Haníbal saiu da mercearia, entrando num beco e dando a volta no quarteirão. Chegou de frente para os guardas, e um deles sacou o cassetete. Tomando-o pelo pulso, Haníbal afundou-lhe o nariz com um soco. A mulher não titubeou e pisou na canela do outro guarda, que segurava-lhe o braço, chutando-o depois no rosto, quando estava ajoelhado devido a dor. Tomada pela mão, ela correu com Hanibal em direção aos morros em volta da cidade.
- O que aconteceu? – perguntou Hanibal, afastado com a mulher em meio à mata.
- Alguém me delatou – respondeu ela, ajustando uma mecha solta de seus cabelos negros no coque militar que ostentava – me pegaram arrumando os arquivos e materiais da Ação, que mantínhamos no porão daquele prédio no Centro. Mas...quem é você? Por que você me socorreu?
- Anauê! – respondeu Haníbal, recebendo dela um sorriso, seguido de donzelesco suspiro.
O clima não durou muito - Você perdeu o juízo? – perguntou Haníbal, puxando-a pelo braço – vestir-se assim depois que declararam a Ação ilegal?
Ela baixou os olhos, contemplando vagamente o chão - A Ação ainda vive se mantemos ela viva – respondeu, olhando em seguida nos olhos de Haníbal – e não estou disposta a deixá-la morrer. Toda semana eu descia àquele porão, vestia meu uniforme, e punha em ordem os livros, panfletos e revistas de nossa célula em São Lázaro. Continuei fazendo isto. E não vejo razão para parar de fazê-lo!
Haníbal então percebeu mulher para além da farda. Olhos negros, lábios acentuados, candura no semblante.
- Eles vão nos encontrar se permanecermos aqui – disse ele, tomando-a pela mão.
- Hei, moço, para onde está me levando? – perguntou ela.
Haníbal não respondeu. Levou-a pela mão, atravessando o matagal até chegarem num casebre de paredes descascadas e janelas de madeira, trancadas. Adentraram, e lá dentro ela pôde ver uma bandeira da Ação Integralista Brasileira na parede, um colchão no chão, e pouco mais que isso entre as paredes.
Haníbal logo chegou de outro cômodo, trazendo uma grande bolsa na mão e uma mochila nas costas.
- Imagino que nunca atirou antes - disse ele, abrindo a bolsa e, dela, tirando uma metralhadora, a qual municiou.
- Aprendo o que tiver de aprender – respondeu ela.

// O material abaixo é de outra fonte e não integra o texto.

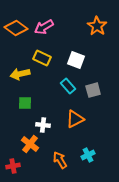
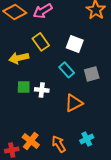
yellow rectangle: (42, 58) -> (41, 42), turned 30
white cross: (43, 125) -> (42, 90), moved
orange cross: (30, 144) -> (31, 141), moved

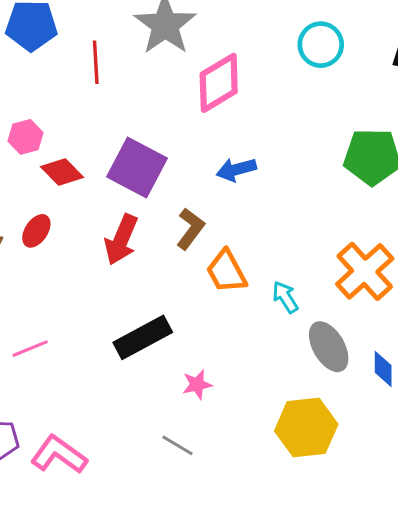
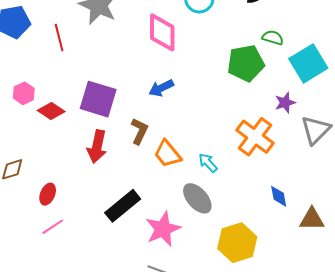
pink diamond: (219, 83) -> (162, 32), moved, turned -48
red ellipse: (36, 231) -> (48, 194), moved
gray ellipse: (329, 347) -> (197, 198), moved
pink star: (197, 385) -> (163, 229), size x1.8

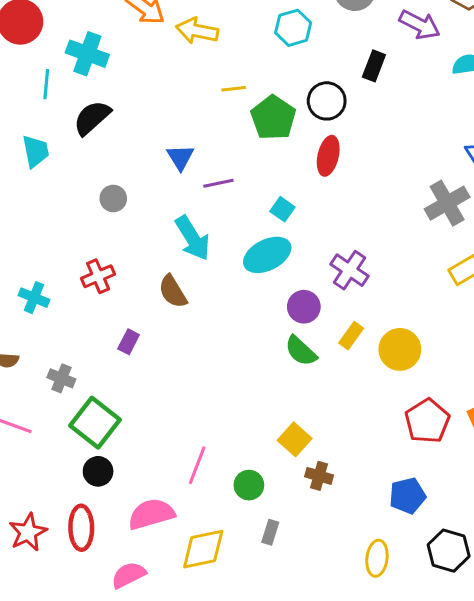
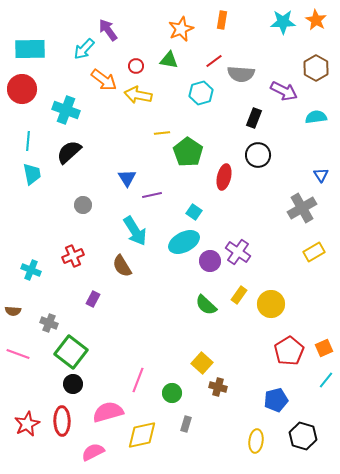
cyan line: (46, 84) -> (28, 141), moved
black circle: (327, 101) -> (258, 155), moved
purple circle: (304, 307) -> (210, 261), moved

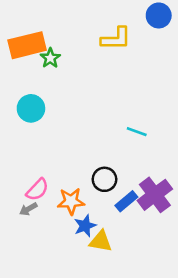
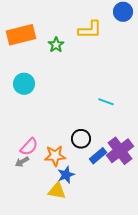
green star: (50, 58) -> (56, 45), moved
yellow triangle: (101, 241) -> (57, 191), moved

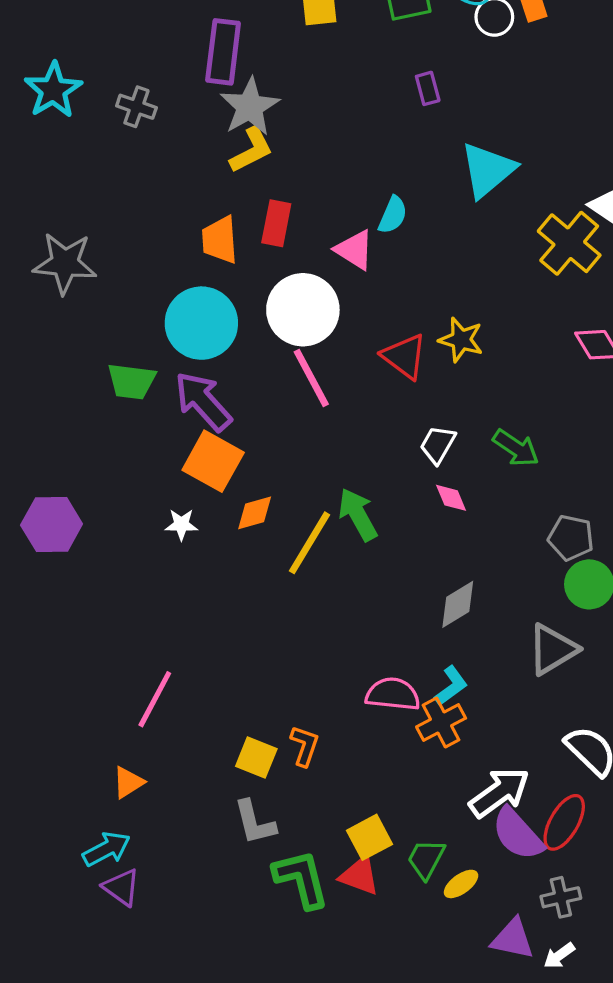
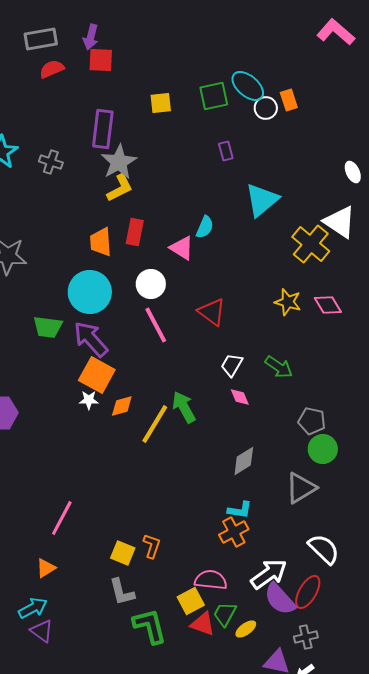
white circle: (303, 310) -> (151, 284), size x0.7
yellow star: (461, 340) -> (288, 302), moved
white star: (181, 524) -> (89, 400), moved
cyan L-shape: (451, 686) -> (240, 510), turned 45
pink semicircle: (393, 694) -> (211, 580), moved
red triangle: (359, 876) -> (203, 624), moved

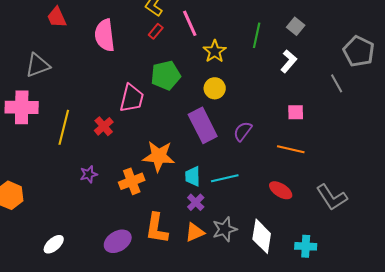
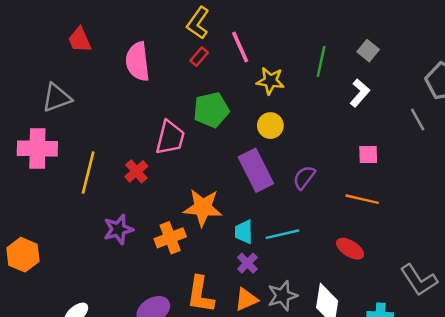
yellow star: (215, 51) -> (270, 81), turned -30
purple star: (89, 174) -> (118, 229), size x1.4
gray L-shape: (332, 197) -> (419, 280), moved

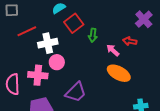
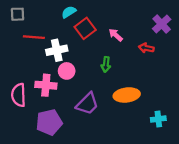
red line: (27, 31) -> (34, 37), turned 30
green arrow: (93, 35) -> (106, 64), moved
pink arrow: (113, 50) -> (116, 35), moved
orange ellipse: (119, 73) -> (127, 95), moved, turned -35

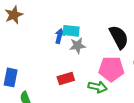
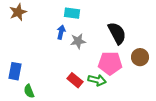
cyan rectangle: (71, 31) -> (72, 13), moved
red rectangle: (66, 79) -> (75, 80), moved, turned 56

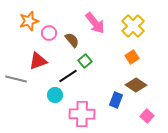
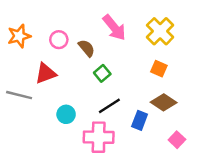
orange star: (29, 21) -> (19, 36), moved
orange square: (132, 57) -> (159, 69), turned -32
black line: (68, 76) -> (109, 106), moved

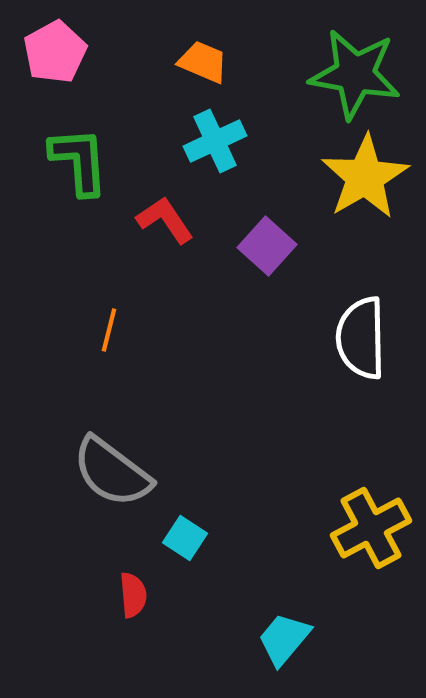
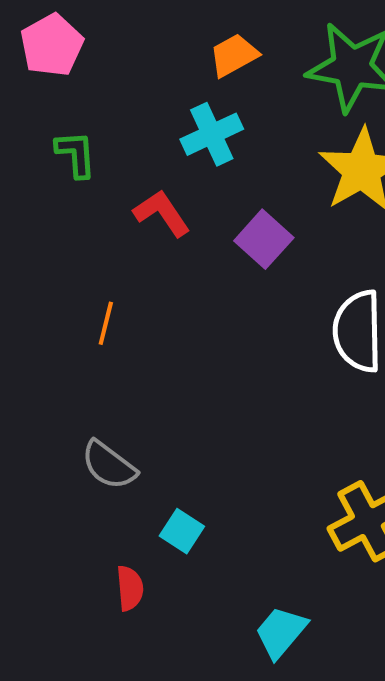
orange trapezoid: (203, 62) -> (234, 55), moved, turned -52
green L-shape: (79, 161) -> (76, 154), size x0.7
gray semicircle: (112, 472) -> (109, 465), size x0.7

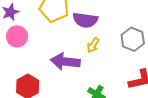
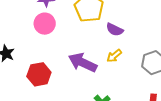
purple semicircle: (85, 20) -> (115, 30), size x0.7

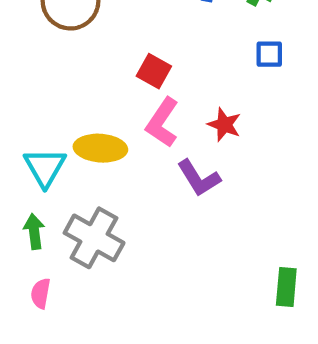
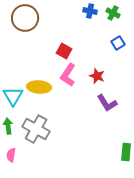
blue square: (269, 54) -> (118, 43), turned -32
purple L-shape: (199, 178) -> (107, 103), moved

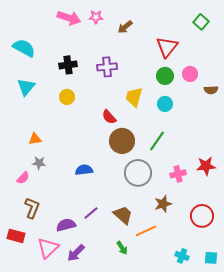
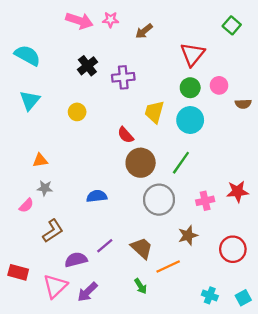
black cross: (68, 65) -> (87, 66), moved, turned -30
cyan circle: (165, 104) -> (190, 120), size x1.5
brown L-shape: (32, 208) -> (53, 231), moved, turned 35
cyan square: (211, 258) -> (243, 298), turned -32

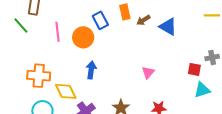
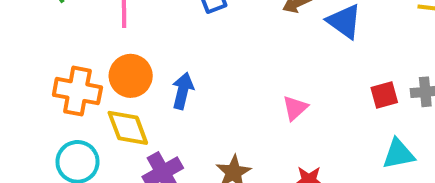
orange circle: (83, 37) -> (131, 76), moved
red square: (194, 69) -> (384, 95), moved, turned -32

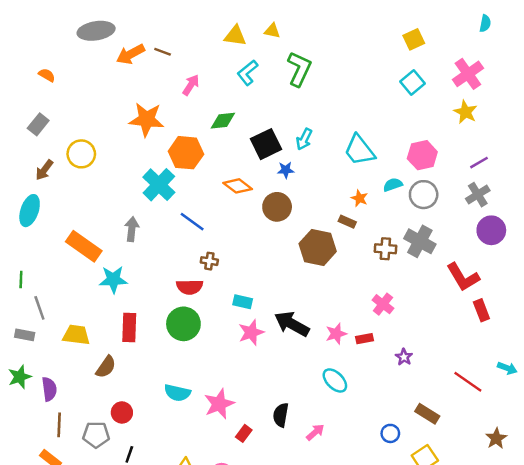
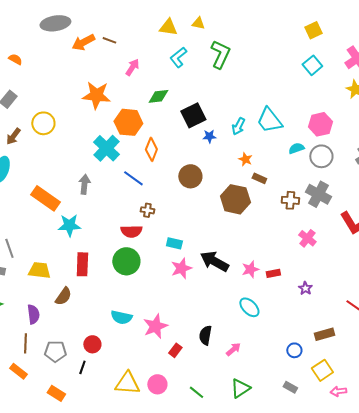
cyan arrow: (304, 139) -> (238, 126), moved
orange diamond: (238, 186) -> (151, 149), moved, turned 75
orange star: (360, 198) -> (245, 159), moved
brown circle: (277, 207) -> (190, 176), moved
pink cross: (383, 304) -> (307, 238), moved
purple semicircle: (49, 389) -> (33, 314), moved
red circle: (122, 412) -> (92, 344), moved
brown rectangle: (427, 414) -> (324, 334), turned -48

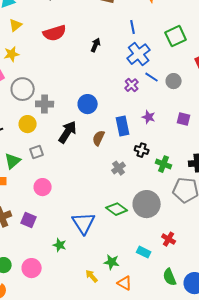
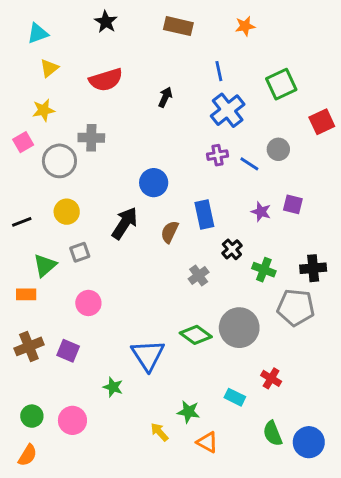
blue line: (152, 77) -> (249, 164), moved
purple cross: (132, 85) -> (217, 155), turned 32
gray cross: (45, 104) -> (91, 138), moved
purple star: (149, 117) -> (261, 212), moved
black cross: (142, 150) -> (232, 249), turned 32

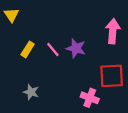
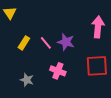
pink cross: (90, 98) -> (58, 71), moved

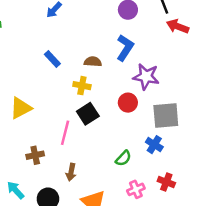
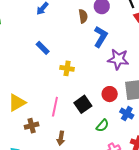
brown semicircle: (93, 62) -> (83, 16), moved, turned 80
red circle: (128, 103) -> (110, 94), moved
yellow triangle: (21, 108) -> (17, 103), moved
black square: (88, 114) -> (83, 104), moved

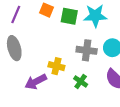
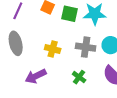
yellow cross: (56, 66) -> (53, 49), moved

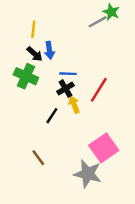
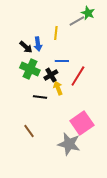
yellow line: (33, 29) -> (56, 33), moved
blue line: (68, 74) -> (62, 61), moved
green cross: (26, 76) -> (30, 69), moved
black line: (52, 116) -> (40, 97), turned 64

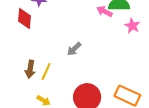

- Ótimo – ele tomou um revólver, também da bolsa, carregou-o e entregou para a mulher - Vamos voltar à cidade, roubar um carro e invadir o porão. Salvaremos o que pudermos salvar.
- De acordo!
- Vamos!
Ele ia saindo pela porta, quando foi chamado a atenção.
- Hei! – ela apontou para a parede – vai deixar a bandeira aqui?
Haníbal suspirou, constrangido. Deixou a bolsa na porta, ao lado da mulher, e foi na direção da parede onde estava aberta a bandeira.
O barulho de um tiro estrondou, pela casa e pela mata.
Os miolos de Haníbal se espalharam em sangue sobre a flâmula, tão logo ele pôs nela as duas mãos para, reverentemente, retirá-la da parede. E, diante dos olhos da mulher, parada sob as ombreiras da porta de revólver em punho, o cano da arma fumegava.
Daquele jeito o Chefe de Polícia imaginou a última cena, narrada pelo assessor:
- A tal mulher adivinhou que Hanibal iria confiar nela, e ainda por cima, lhe dar uma arma? - perguntou ele.
- Não. Ela pediu três dias para ganhar a confiança dele, descobrir onde estavam as armas e, enfim, eliminá-lo. Mas, a oportunidade faz o ladrão...
- Ótimo – o Chefe de Polícia fechou a capa do prontuário e colocou-o sobre a mesa, ao lado do documento que estava prestes a assinar – e por que se deu o trabalho de vir correndo aqui me reportar isto?
O assessor pegou de volta o prontuário.
- O senhor já assinou a Portaria 4.430? – perguntou ele.
- Você me interrompeu quando iria fazê-lo.
- Então... – foi a vez do assessor ajeitar os óculos no rosto. – ...arredonde o número de 199 para 200 agentes – sugeriu ele.